What you need to try GrapheneOS, the privacy-focused Android ROM

GrapheneOS is the hardcore privacy and security version of the Android OS you know and love. If you want to try this custom ROM, it’s probably easier than you think. Here’s what you’ll need to get started.

If you’re not familiar with GrapheneOS, imagine a version of Android without Google services and all the other privacy and security tradeoffs that come with using a modern smartphone. This is basically what GrapheneOS followers have come up with.

You might assume that installing a custom ROM is a very difficult and technical process. This is not the case for GrapheneOS. You can be up and running in just 2 minutes. Let’s get started.

Noticeable: GrapheneOS is not technically a “ROM”. It can be more accurately described as an operating system. However, in the common language of the Android community, GrapheneOS is the type of project commonly referred to as a ROM. We get into more detail about this in our introduction to GrapheneOS.


Pixel 6 Pro
The Google

First of all, you need a device to accept GrapheneOS. You cannot install ROM on any old Android phone. Google Pixel phones starting with the Pixel 3a and later are officially supported by GrapheneOS.

GrapheneOS is removing Google services from Android to improve privacy, but Google hardware It is actually the most secure in Android. That’s why GrapheneOS only officially supports Pixel phones. If you want the best possible hardware for GrapheneOS, this is the Pixel 6 Pro.

Below is the full list of devices that support the official GrapheneOS (device code names in parentheses).

The other hardware you will need is a computer to connect your phone to. The computer must have at least 2 GB of free memory and 32 GB of free storage space. Additionally, you will need a USB cable to connect your phone to your computer.

the program

Let’s talk about software. There are two things that you will need in this regard – a compatible web browser and a compatible operating system for that web browser. This is because we will be using GrapheneOS’ super easy web installer.

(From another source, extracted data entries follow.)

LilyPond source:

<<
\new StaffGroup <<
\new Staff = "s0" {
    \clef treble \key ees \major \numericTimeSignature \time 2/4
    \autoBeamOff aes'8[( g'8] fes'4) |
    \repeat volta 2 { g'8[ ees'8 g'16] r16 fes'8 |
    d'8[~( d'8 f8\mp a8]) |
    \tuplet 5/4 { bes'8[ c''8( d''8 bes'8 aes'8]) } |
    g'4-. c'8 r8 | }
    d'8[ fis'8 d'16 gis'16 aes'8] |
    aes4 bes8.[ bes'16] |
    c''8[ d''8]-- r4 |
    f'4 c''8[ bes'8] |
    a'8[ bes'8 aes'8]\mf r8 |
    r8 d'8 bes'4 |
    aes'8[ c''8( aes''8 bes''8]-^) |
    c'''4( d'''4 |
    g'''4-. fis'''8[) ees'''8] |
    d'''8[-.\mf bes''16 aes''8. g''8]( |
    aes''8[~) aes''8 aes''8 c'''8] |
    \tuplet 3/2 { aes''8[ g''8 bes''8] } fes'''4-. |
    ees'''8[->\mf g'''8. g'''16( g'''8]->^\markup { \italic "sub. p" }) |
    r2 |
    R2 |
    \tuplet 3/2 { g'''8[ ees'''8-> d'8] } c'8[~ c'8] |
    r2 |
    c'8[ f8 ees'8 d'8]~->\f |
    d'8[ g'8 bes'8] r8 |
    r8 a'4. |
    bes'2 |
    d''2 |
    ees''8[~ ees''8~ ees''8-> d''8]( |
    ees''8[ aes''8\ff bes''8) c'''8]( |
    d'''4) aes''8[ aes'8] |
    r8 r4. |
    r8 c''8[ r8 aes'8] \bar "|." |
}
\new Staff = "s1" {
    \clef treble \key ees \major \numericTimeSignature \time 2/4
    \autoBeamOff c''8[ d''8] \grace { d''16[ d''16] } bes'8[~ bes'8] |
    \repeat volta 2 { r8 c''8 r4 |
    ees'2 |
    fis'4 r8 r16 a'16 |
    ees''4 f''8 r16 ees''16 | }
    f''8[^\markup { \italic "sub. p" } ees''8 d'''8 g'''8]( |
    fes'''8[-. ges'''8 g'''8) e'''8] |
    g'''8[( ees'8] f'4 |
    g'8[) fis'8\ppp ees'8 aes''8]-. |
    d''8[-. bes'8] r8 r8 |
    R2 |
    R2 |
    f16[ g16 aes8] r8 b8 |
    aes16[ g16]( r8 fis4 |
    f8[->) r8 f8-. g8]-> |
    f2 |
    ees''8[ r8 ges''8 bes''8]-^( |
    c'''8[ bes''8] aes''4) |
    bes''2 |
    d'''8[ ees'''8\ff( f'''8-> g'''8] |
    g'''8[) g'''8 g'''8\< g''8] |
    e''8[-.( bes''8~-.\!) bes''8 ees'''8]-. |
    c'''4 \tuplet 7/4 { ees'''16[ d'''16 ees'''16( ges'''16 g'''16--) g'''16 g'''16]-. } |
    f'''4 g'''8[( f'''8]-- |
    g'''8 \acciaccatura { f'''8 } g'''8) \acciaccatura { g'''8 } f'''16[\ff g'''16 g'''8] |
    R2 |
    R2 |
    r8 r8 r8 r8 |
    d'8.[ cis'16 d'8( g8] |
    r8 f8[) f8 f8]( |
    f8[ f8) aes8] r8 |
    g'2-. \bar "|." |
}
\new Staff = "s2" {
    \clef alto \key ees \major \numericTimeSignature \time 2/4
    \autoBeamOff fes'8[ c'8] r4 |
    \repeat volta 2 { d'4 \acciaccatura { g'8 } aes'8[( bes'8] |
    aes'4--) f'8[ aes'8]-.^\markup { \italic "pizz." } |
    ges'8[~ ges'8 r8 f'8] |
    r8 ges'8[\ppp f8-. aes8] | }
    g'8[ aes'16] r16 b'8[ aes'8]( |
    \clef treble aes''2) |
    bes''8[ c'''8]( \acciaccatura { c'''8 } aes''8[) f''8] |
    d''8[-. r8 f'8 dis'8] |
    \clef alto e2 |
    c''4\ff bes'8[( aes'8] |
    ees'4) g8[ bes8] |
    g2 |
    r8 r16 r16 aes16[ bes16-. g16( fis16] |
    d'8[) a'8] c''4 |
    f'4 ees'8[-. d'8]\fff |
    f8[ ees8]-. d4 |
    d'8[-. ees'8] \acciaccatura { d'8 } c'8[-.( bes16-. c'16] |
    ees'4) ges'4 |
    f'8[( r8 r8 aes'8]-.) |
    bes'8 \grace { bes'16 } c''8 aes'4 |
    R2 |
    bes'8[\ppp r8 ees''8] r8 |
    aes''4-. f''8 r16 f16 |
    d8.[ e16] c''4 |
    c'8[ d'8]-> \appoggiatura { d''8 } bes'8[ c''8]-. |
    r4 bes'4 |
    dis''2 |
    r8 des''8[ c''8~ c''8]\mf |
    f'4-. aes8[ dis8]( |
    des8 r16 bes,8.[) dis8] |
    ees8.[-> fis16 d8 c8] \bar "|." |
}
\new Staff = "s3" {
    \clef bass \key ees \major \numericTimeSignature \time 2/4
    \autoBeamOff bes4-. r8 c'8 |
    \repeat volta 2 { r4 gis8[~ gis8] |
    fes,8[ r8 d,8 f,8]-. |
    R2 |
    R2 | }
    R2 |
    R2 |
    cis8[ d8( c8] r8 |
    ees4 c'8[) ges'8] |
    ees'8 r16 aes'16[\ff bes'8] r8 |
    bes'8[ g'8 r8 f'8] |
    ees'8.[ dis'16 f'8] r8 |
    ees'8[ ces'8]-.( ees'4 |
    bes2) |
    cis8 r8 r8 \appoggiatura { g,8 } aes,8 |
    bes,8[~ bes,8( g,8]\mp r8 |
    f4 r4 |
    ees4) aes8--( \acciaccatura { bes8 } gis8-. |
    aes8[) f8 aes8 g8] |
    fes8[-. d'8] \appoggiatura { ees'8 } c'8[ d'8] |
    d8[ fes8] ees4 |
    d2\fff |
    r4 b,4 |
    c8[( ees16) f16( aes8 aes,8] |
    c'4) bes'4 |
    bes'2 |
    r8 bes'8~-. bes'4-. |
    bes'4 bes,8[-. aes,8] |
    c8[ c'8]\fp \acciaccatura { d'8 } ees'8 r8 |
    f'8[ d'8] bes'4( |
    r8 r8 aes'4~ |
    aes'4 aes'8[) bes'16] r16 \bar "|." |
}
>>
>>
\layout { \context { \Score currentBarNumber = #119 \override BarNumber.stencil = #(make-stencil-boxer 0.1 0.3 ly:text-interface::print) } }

GrapheneOS officially supports the following web browsers:

  • Chromium (outside of Ubuntu, since Linux distribution ships a disabled Snap package without WebUSB working)
  • bromate
  • vanadium (graphene)
  • Google Chrome
  • Microsoft Edge
  • brave

Next, you will need to run this browser in one of the officially supported operating systems:

  • Windows 10
  • Windows 11
  • macOS Catalina
  • macOS Big Sur
  • Mac OS Monterey
  • linux arc
  • Debian 10 (Buster)
  • Debian 11 (Pauls)
  • Ubuntu 20.04 LTS OS
  • Ubuntu 21.10.2 Update
  • Chrome OS
  • graphene
  • Google Android (Stock Pixel OS) and other supported Android variants


You have all the hardware and software ready, now there is only one setting that we need to modify on your Android phone. OEM unlock must be enabled in order to install GrapheneOS.

First, swipe down twice from the top of the screen to reveal the quick settings menu, then tap the gear icon.

Next, we need to enable developer options. Scroll down to About Phone and tap Build Number repeatedly until a message says “You are now a developer.”

Enable developer options.

You can now go to the “System” section of the settings and you will see “Developer options”.

go to "Developer options."

In the developer options, you will need to toggle on “OEM Unlock”. You will need to enter your PIN or password to continue.

his job "OEM unlock."

That’s all in setup on your Android phone!


The actual installation process is surprisingly easy. If it’s been a long time since you installed a custom ROM, you might be shocked. The GrapheneOS project site has good instructions that are constantly updated with new versions of the Web Installer.

GrapheneOS web installer.

In short, what you will do is boot your phone into the bootloader interface and connect it to your computer using a USB cable. From there, it’s just a matter of clicking the buttons on the Web Installer page. You will download the factory image, flash it to your device, then lock the bootloader.

Your phone will restart several times and you will need to use the power and volume buttons to make some selections in the bootloader interface. It is a very painless process. The whole thing will only take a few minutes.

Next, you have a bare-bones version of Android with a bunch of privacy and security improvements. It’s a very simple process when you consider how much change you make on your phone.

Related: What is the Privacy Dashboard on Android?